Exercise directions
Recast the lines below as a Markdown table with the columns "No." and "Text," numbering each row and omitting blank lines. Leave the pictures out of your answer.

___ Dataset records ___

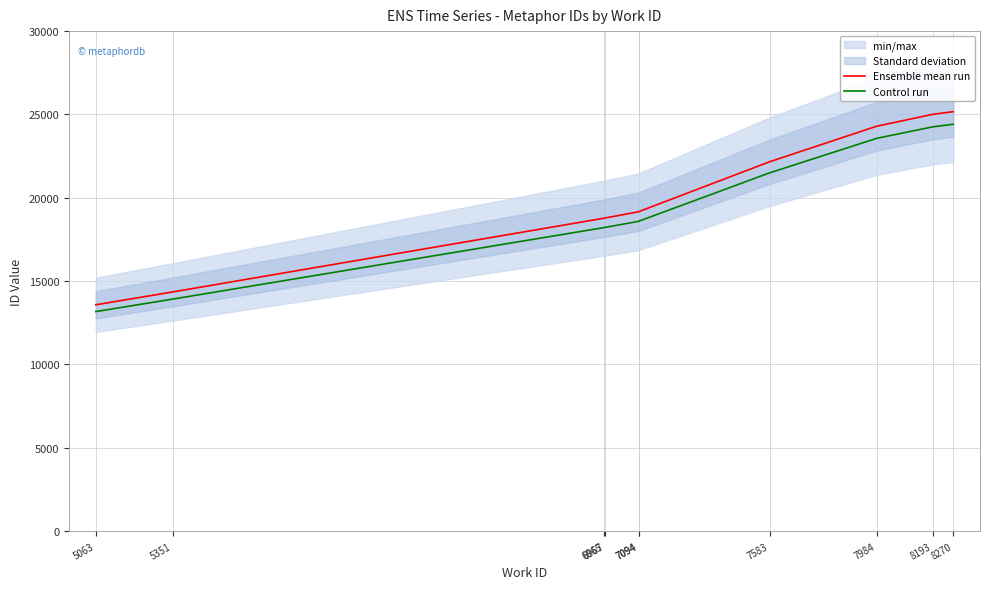

What is the approximate value of Control run at 7094?

18588.1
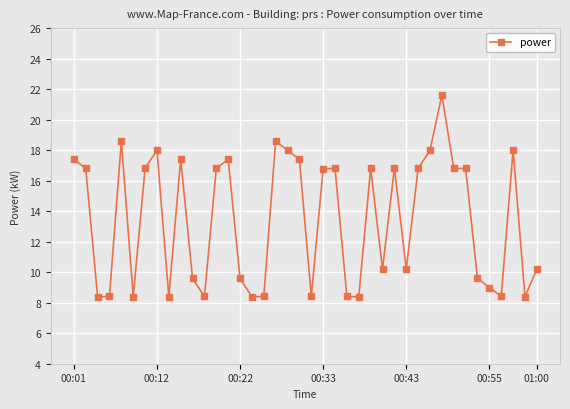

What is the value of the 9th point from the left?

8.4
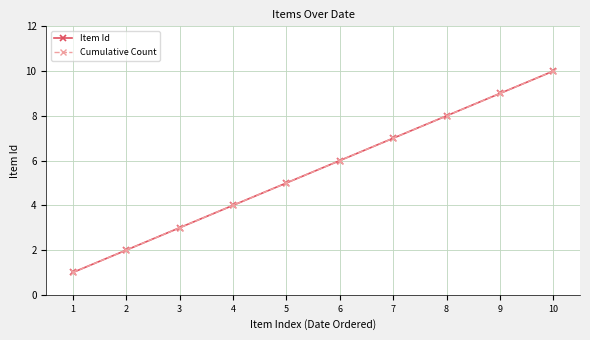

Is this an area chart (filled region under the line)?

No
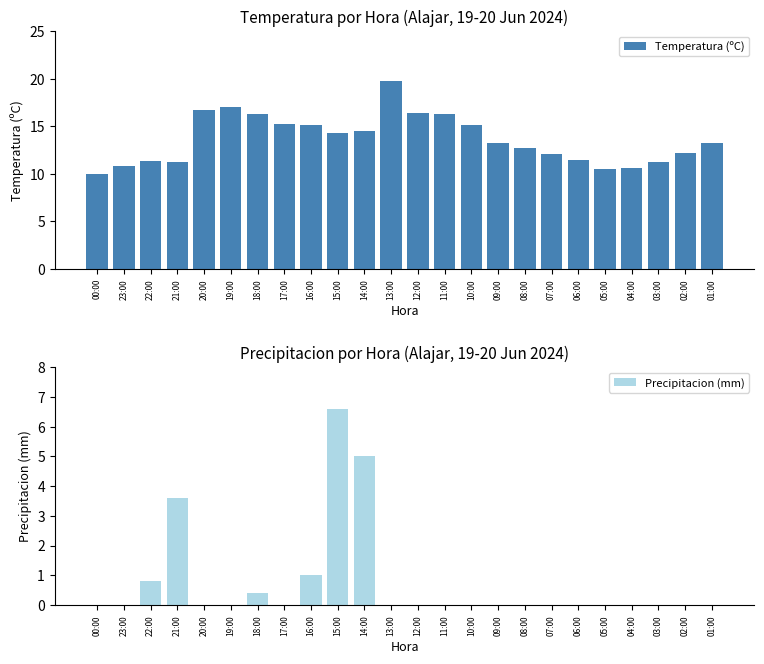

Which category has the highest value across all series?

13:00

___

Reply to the exercise
| No. | Text |
|---|---|
| 1 | What is the approximate value of Control run at 7094? |
| 2 | 18588.1 |
| 3 | What is the value of the 9th point from the left? |
| 4 | 8.4 |
| 5 | Is this an area chart (filled region under the line)? |
| 6 | No |
| 7 | Which category has the highest value across all series? |
| 8 | 13:00 |